Kickstart your evening next door with signature cocktails by female mixologist extraordinaire Martina Bonci at Gucci’s most recent opening in Florence: fashion cafe and cocktail bar Gucci Giardino 25.
11. La Leggenda dei Frati
Suckers for a drop-dead-gorgeous sunset risk serious heart palpitations at The Legend of Friars. Tucked away in the hillside grounds of historic Villa Bardini, this fine-dining restaurant cooks up gastronomic Italian cuisine, occasional live jazz and an insanely romantic panorama of Florence’s emblematic burnt-red rooftops, Brunelleschi’s cathedral dome and the River Arno. Come sundown, the whole lot blazes pink, amber, ridiculous fire red. Consider a 7- or 9-course tasting menu, or simply go à la carte with inventive seasonal dishes such as seaweed-laced fish soup with almonds and hare ravioli with cocoa, parmesan cheese and aromatic truffle.
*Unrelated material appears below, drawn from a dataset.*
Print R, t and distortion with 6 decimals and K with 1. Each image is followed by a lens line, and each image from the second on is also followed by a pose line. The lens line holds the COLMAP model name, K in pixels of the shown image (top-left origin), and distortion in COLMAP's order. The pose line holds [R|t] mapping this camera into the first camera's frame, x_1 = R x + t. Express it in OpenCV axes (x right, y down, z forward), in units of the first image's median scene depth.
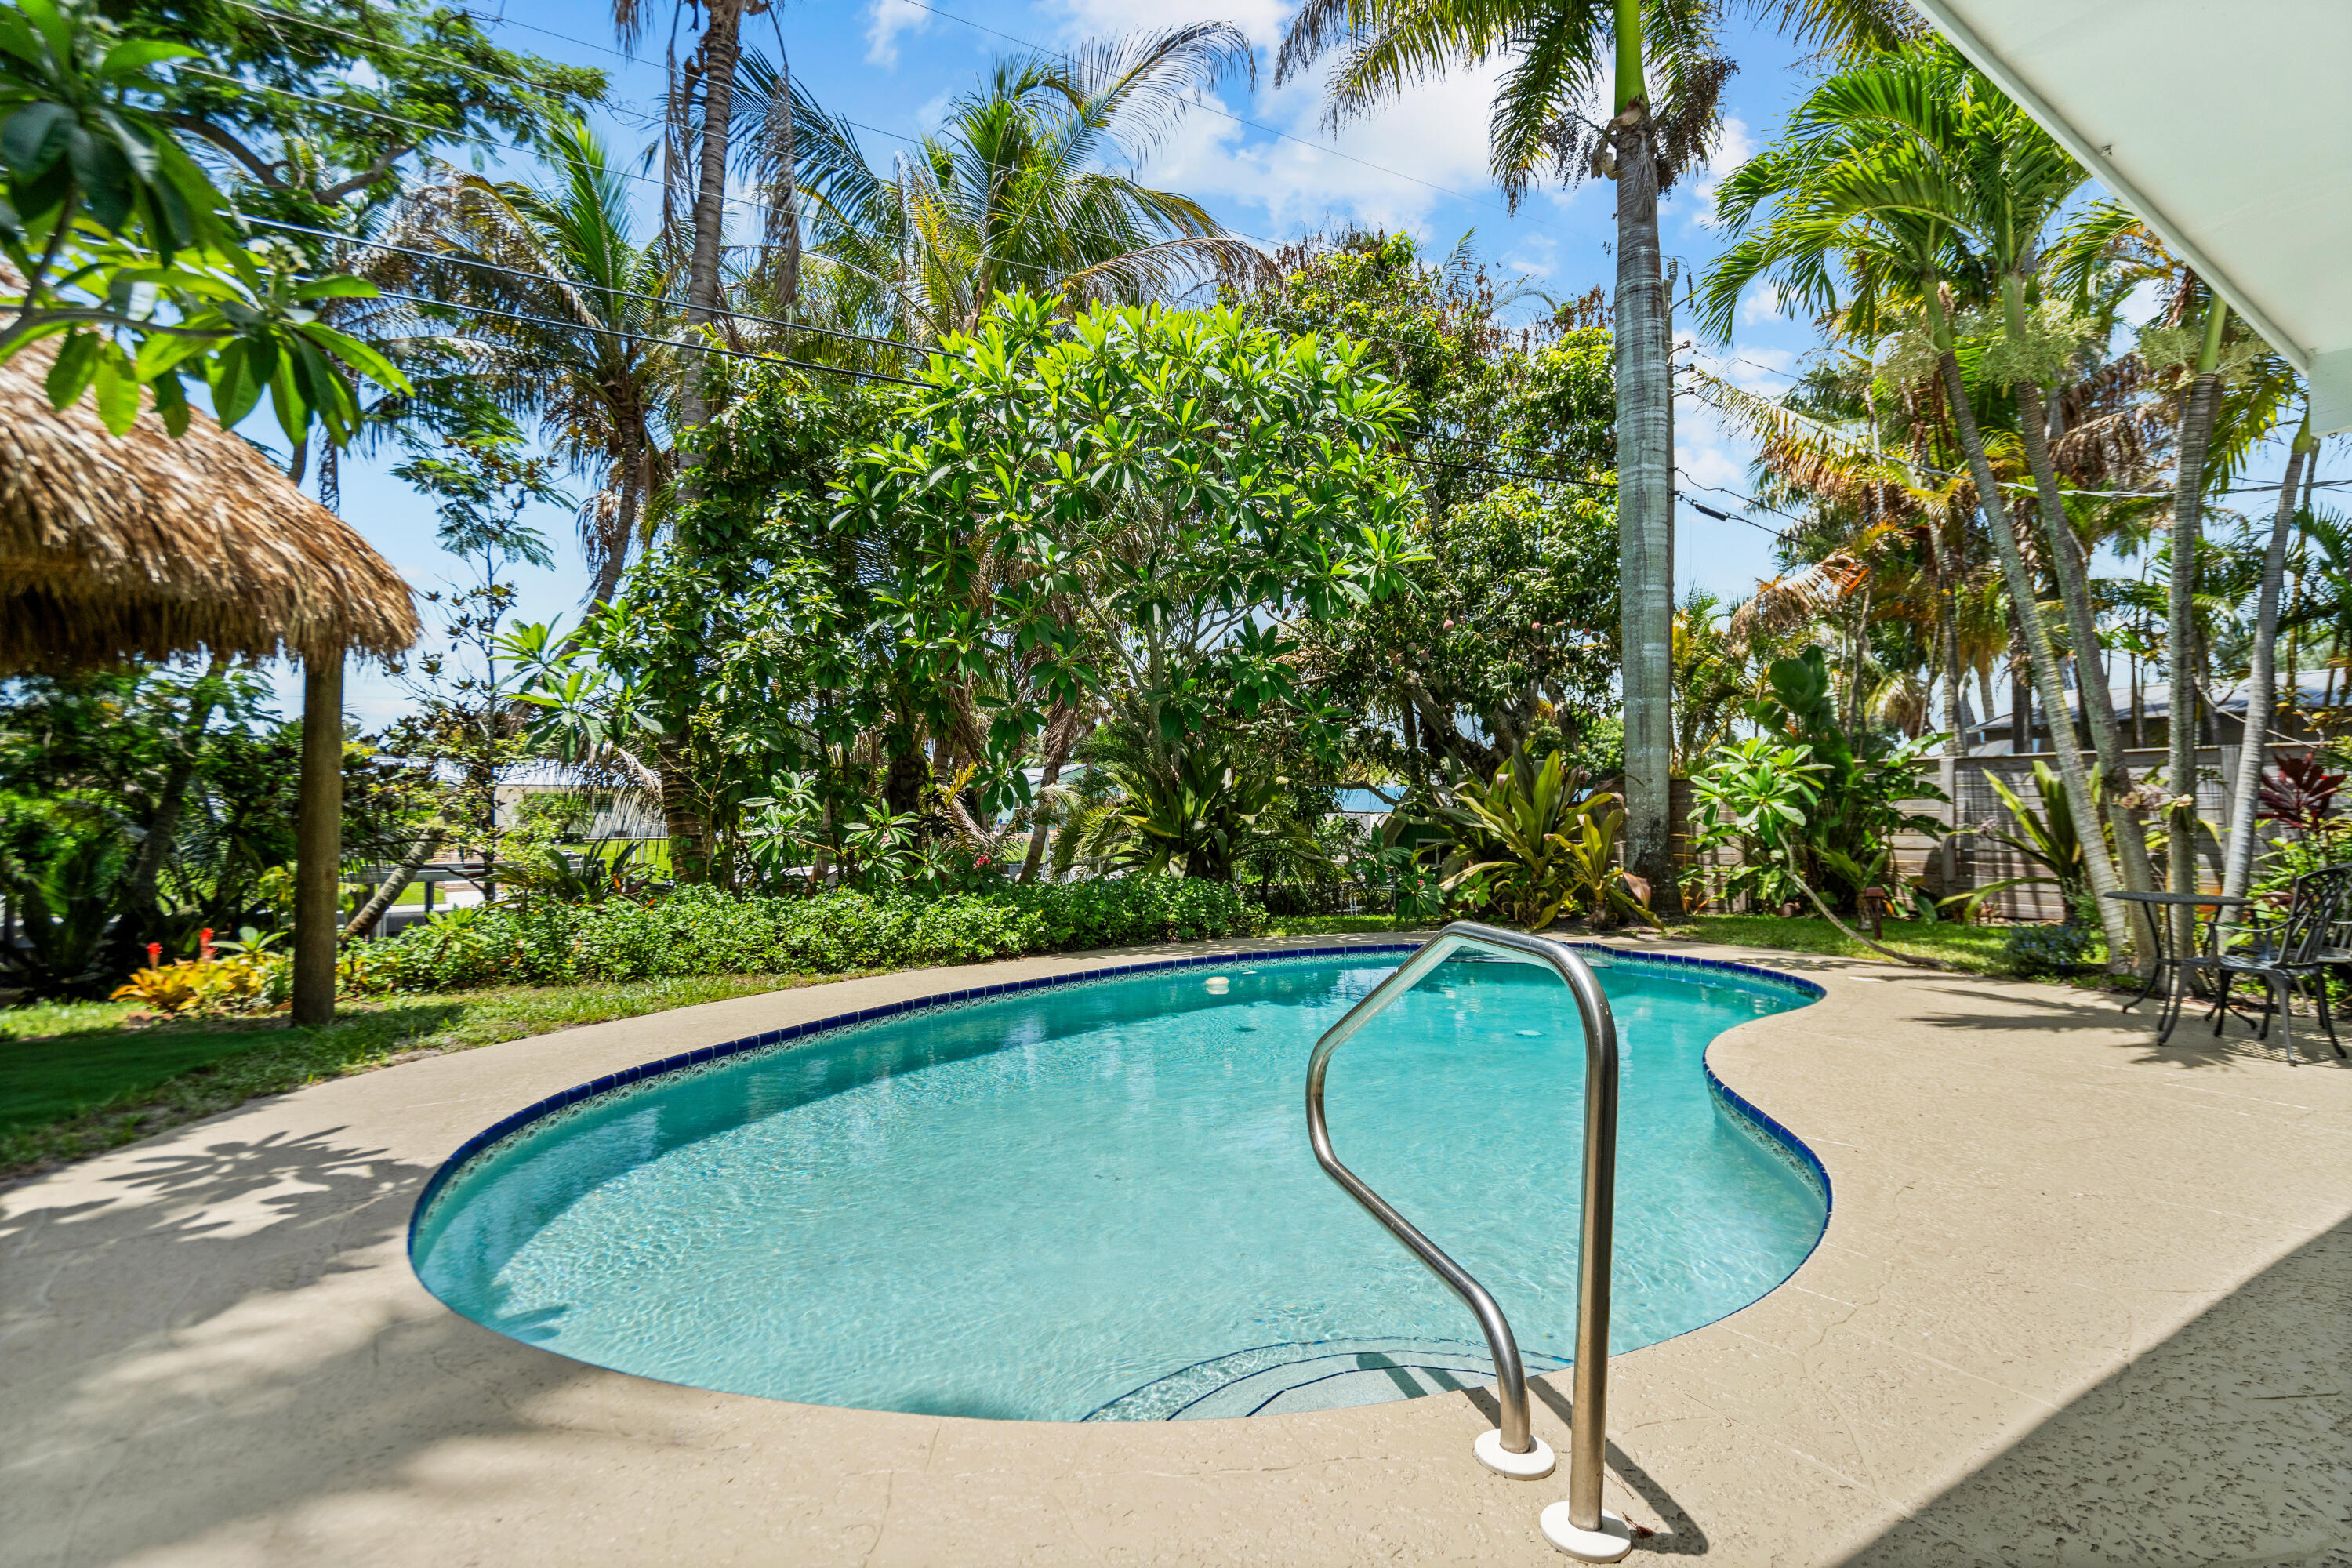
lens RADIAL K [[1159.3, 0, 1175.9], [0, 1159.3, 794.8], [0, 0, 1]] dist [0.001257, 0.000320]
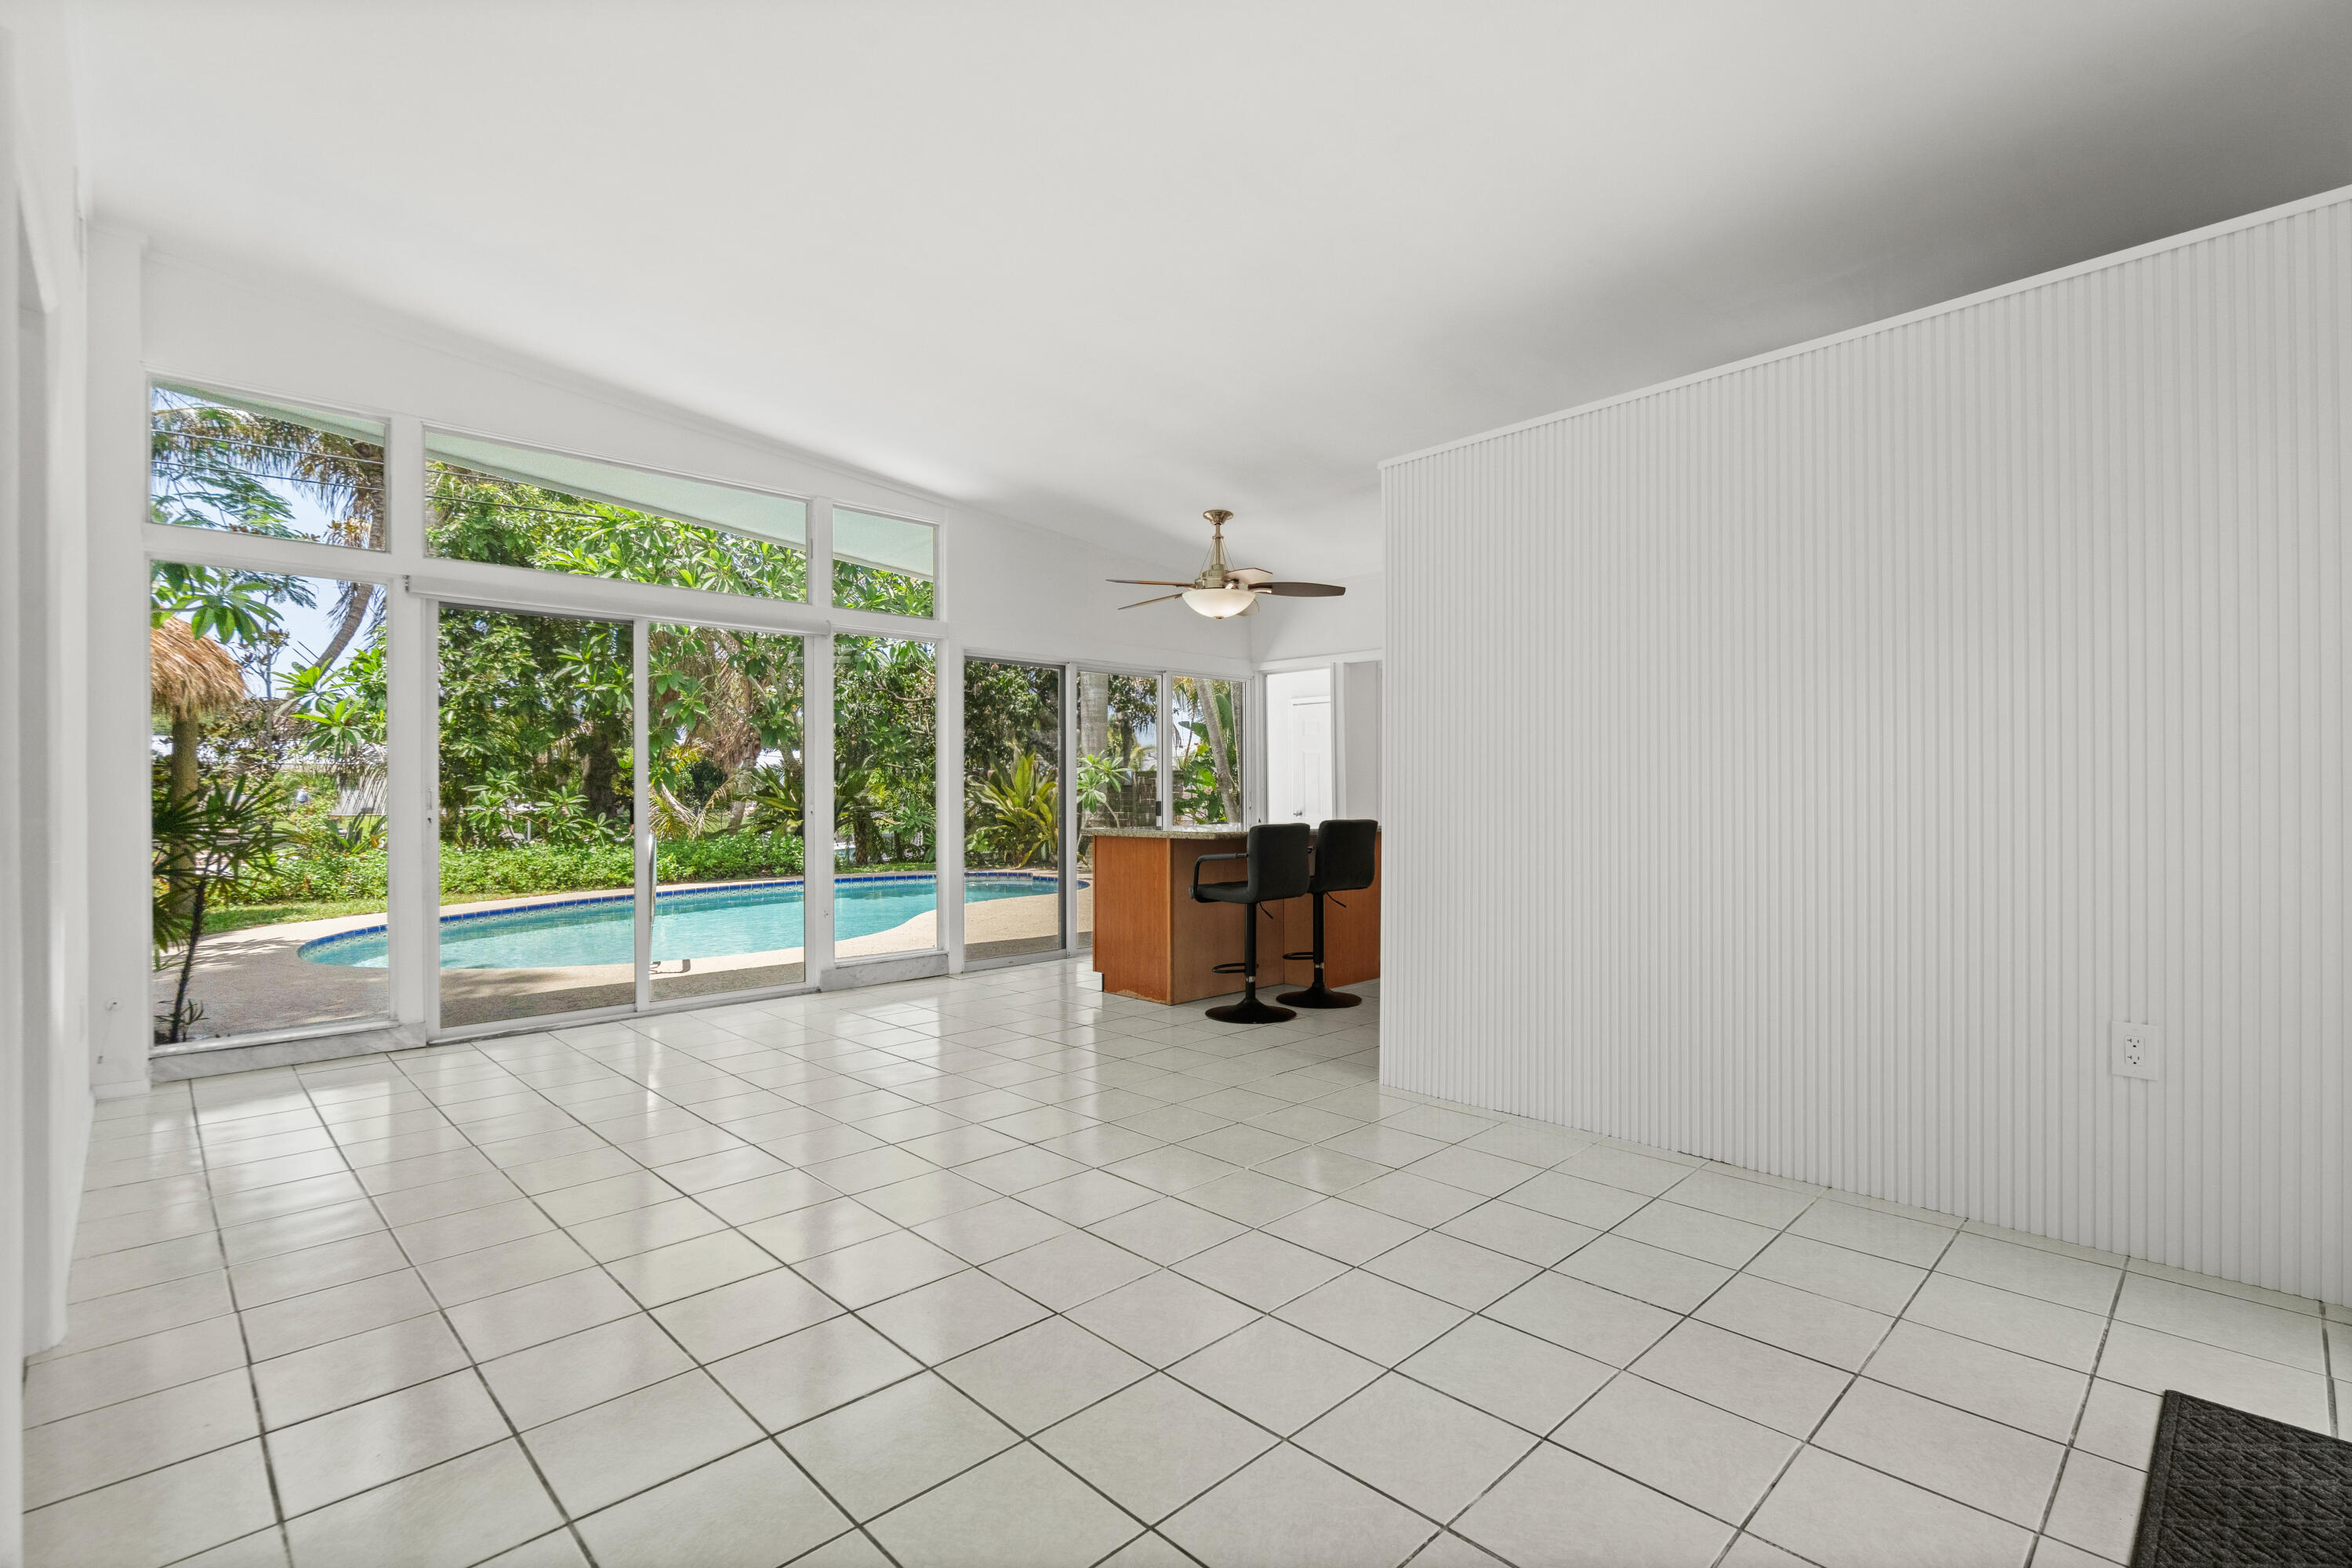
lens RADIAL K [[1083.3, 0, 1176.7], [0, 1083.3, 794.7], [0, 0, 1]] dist [-0.002064, 0.000321]
pose [[0.980625, -0.001901, 0.195888, 0.271559], [-0.002295, 0.999773, 0.021193, -0.017947], [-0.195883, -0.021232, 0.980397, -0.594911]]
Reservations essential.
12. Chic Nonna
Italian chef Vito Mollica’s lavish avant-garde restaurant has been the talk of town since opening in a frescoed 16th-century palazzo in Santa Maria Novella in 2021. Already Michelin-starred and a “must do” in every A-lister’s little black book, Chic Grandma is as contemporary and timelessly stylish as its name suggests. Splurge on a lavish tasting menu – one vegetarian – or lounge over the chef’s signature cavatelli cacio e pepe (elongated pasta shells, cheese and pepper) with marinated red shrimps and baby squid in the more affordable bistro.
13. Il Gusto di Xinge
Chinese-born Xin Ge Liu swapped a career in fashion for a pocket-sized dim sum kitchen and market stall in Florence. And her latest restaurant venture behind Santa Maria Novella train station is gaining a huge cult following among bon vivants seeking alternative dining with a club-chic party spirit. Be it the sassy petrol blue and orange decor, pork and Tuscan truffle-stuffed Sheng Jian Bao presented like artworks or wild craft cocktail (ever tasted Chinese roast duck, whisky, honey and truffle in a glass?), everything at Il Gusto di Xinge screams Chinese-Tuscan high drama. Don’t. Miss. Out.
14. Il Teatro del Sale
No epicurean razz around Florence is complete without dinner and a show in honor of Florence’s original rebel chef in longstanding foodie ‘hood Sant’Ambrogio. The eccentric lovechild of late, larger-than-life Florentine chef and disruptor Fabbio Picchi, Il Teatro del Sale raises the curtain on a noisy, hectic, mesmerizing symphony of outstanding Tuscan dishes. Dinner climaxes at 9:30pm with a live performance of jazz, drama or stand-up comedy.
15. Dalla Lola
Budget dining it might be, but there’s nothing scant or stuffy about this upcycled neighborhood eatery – old-school vintage in look, mischievously new-gen in vibe. Spirited young owner Mathilde Pettini practically grew up in the kitchen at her family’s veteran Trattoria Cammillo and the cheeky spin she casts on trippa finta (“fake tripe”, actually eggs), gluten-free desserts and forgotten Tuscan dishes like frogs legs and chicken hearts in her own trattoria is simply brilliant.